[TO BE DONE]: From the passage on managing project dependencies, extract everything from "You could document" down to "types, ownership, etc.", word for word.

[QUOTED PASSAGE]:
○ ○ ○ ○

Here five simple steps to help you manage project dependencies that are spread across teams, departments and assets.
1. Assess and document potential project dependencies: Determine each dependency’s type, profile, specifications, timeline and owner. For example, you might have to rely on the QA or legal department to check your work, end-users to validate your product or other teams that will have to adapt their products because of your project’s outcome.
You could document HR dependencies in your project’s HR plan. Non-HR resources could be documented in a hierarchical resource breakdown structure (RBS). Or you could just use a simple spreadsheet, where you store all your dependencies organized by types, ownership, etc.
2. Align and interlock scope: Define a clear and determined purpose/scope for each dependency and align with the team providing or fulfilling it. Interlock your dependencies with the related teams or organizations.
For instance, if your project will need a certain setup from your company’s infrastructure team, ensure that you define the requirements (how many servers you need, what the technical specs are, what software needs to be installed, etc.). Finally, confirm that this setup can be delivered as requested.

○ ○ ○ ○

[SOURCE MATERIAL]:
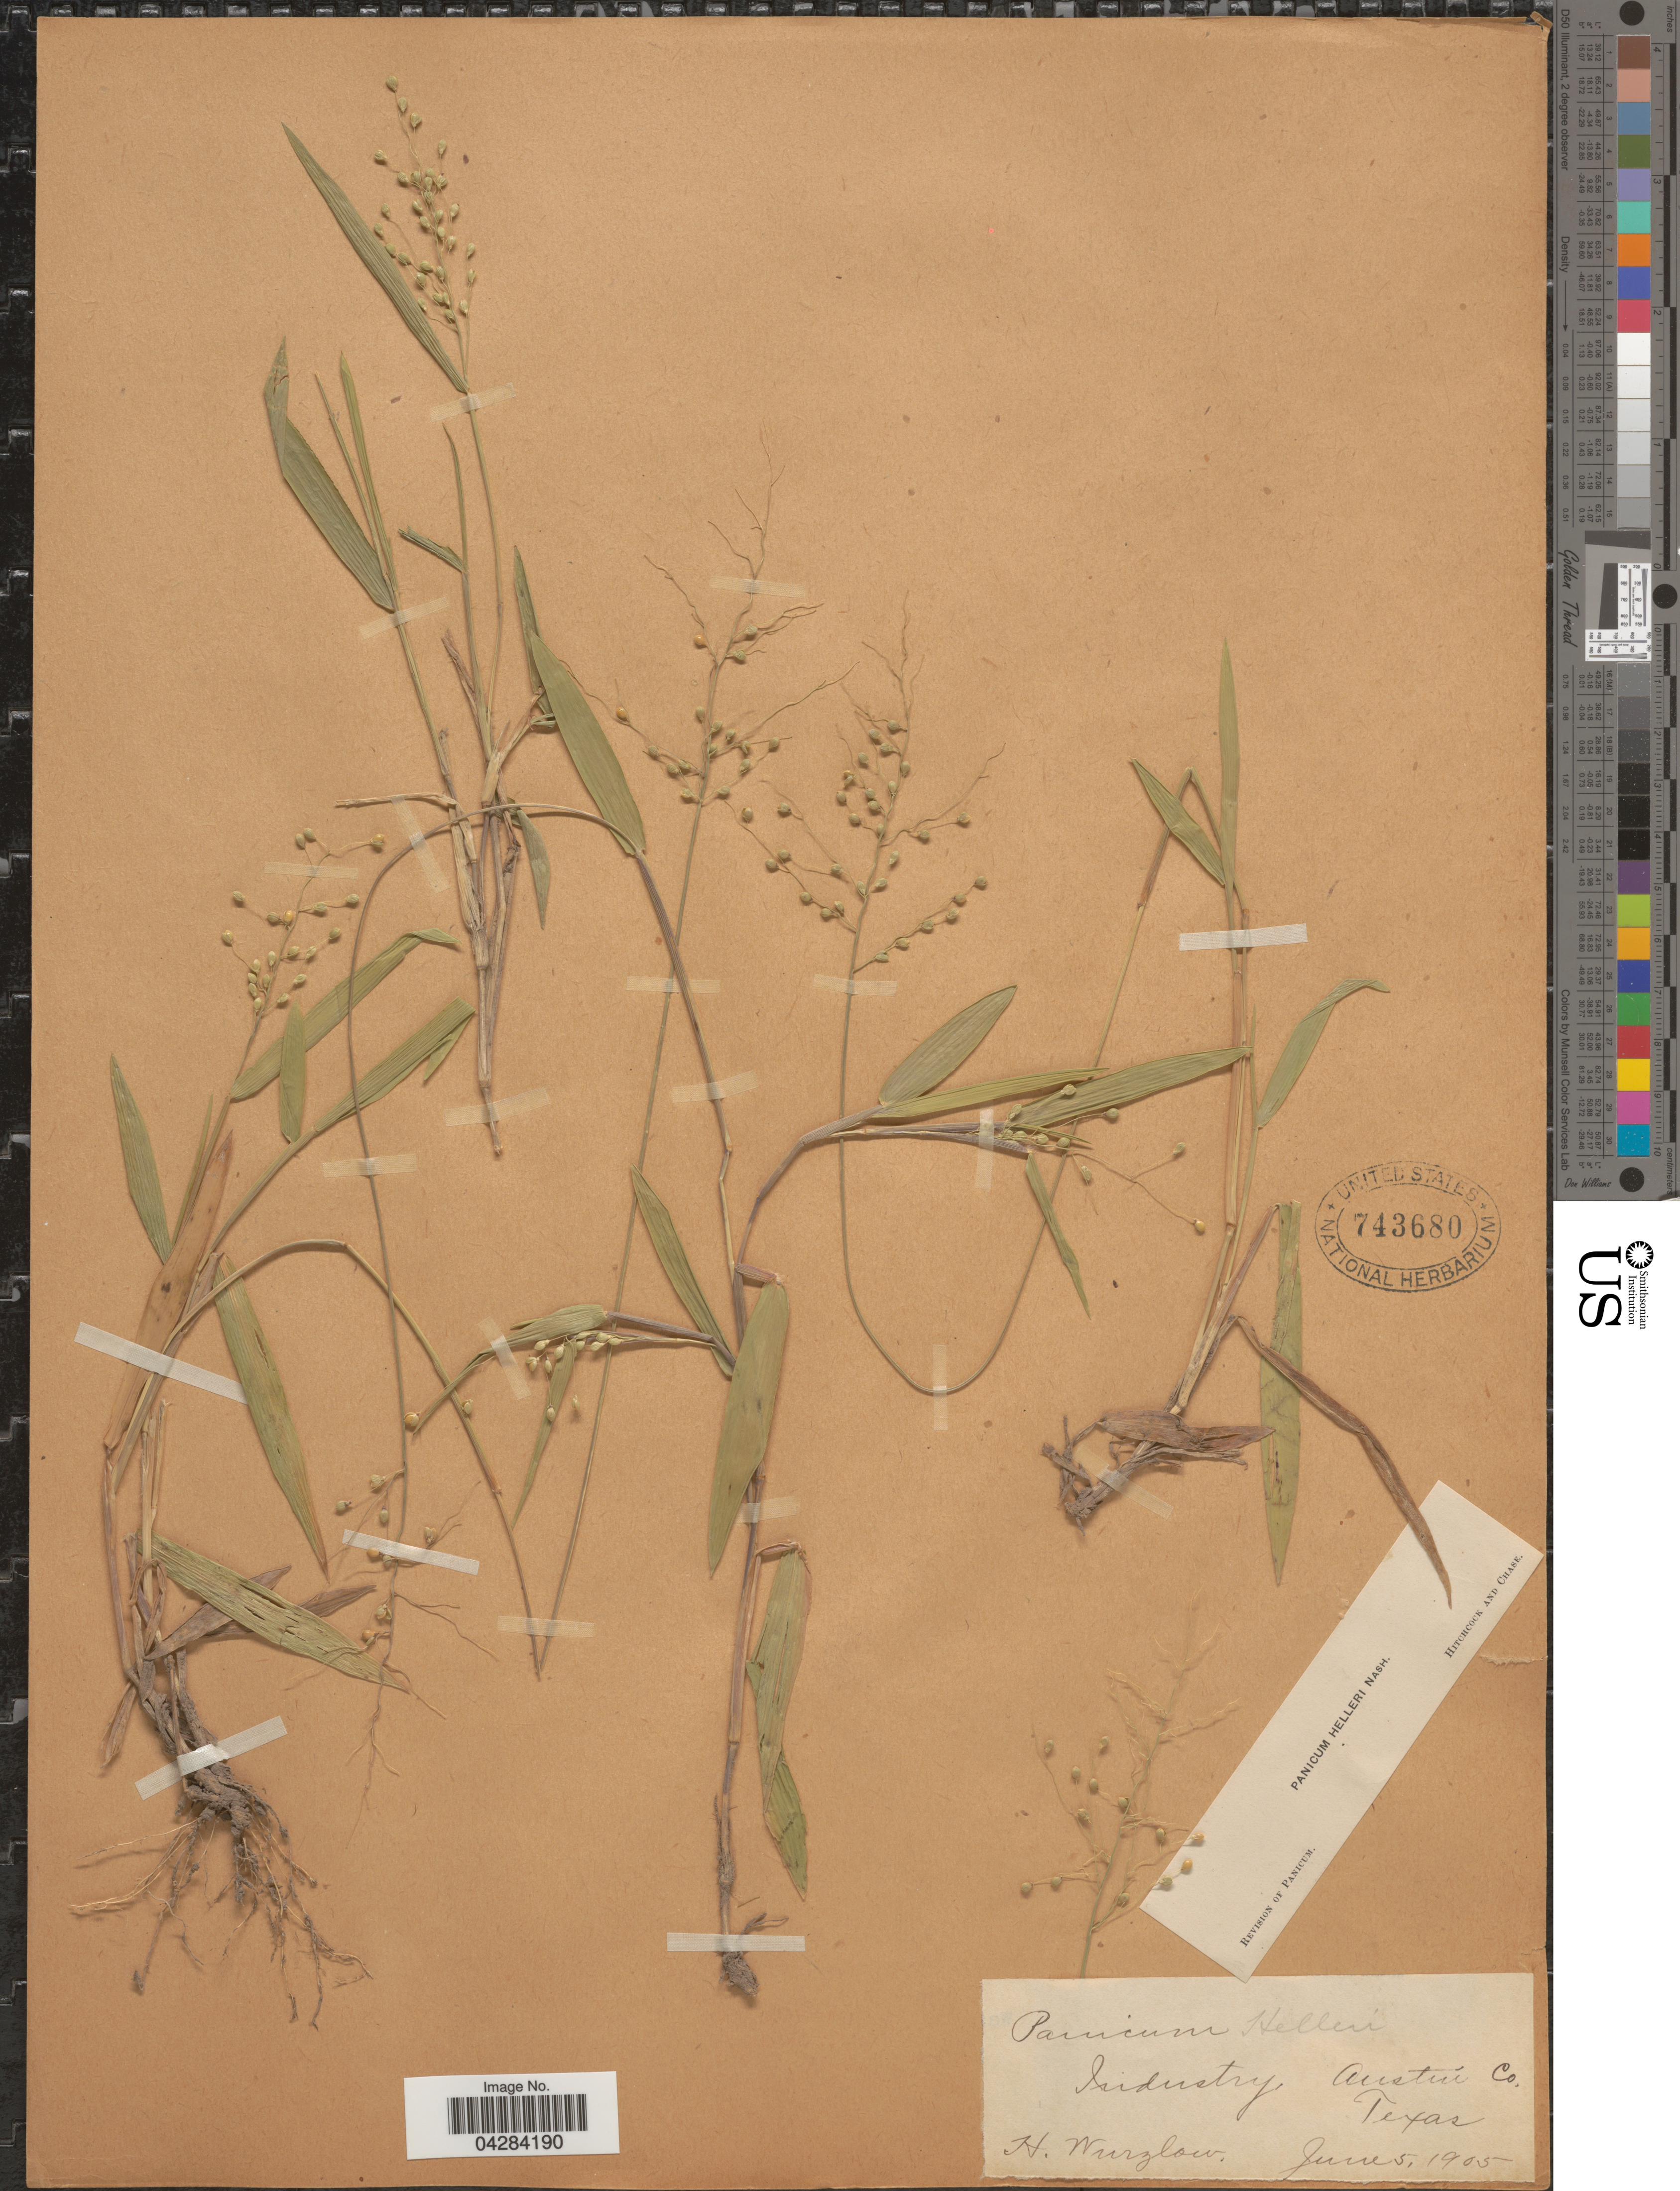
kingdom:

○ ○ ○ ○

[SOLUTION TO THIS TASK]:
You could document HR dependencies in your project’s HR plan. Non-HR resources could be documented in a hierarchical resource breakdown structure (RBS). Or you could just use a simple spreadsheet, where you store all your dependencies organized by types, ownership, etc.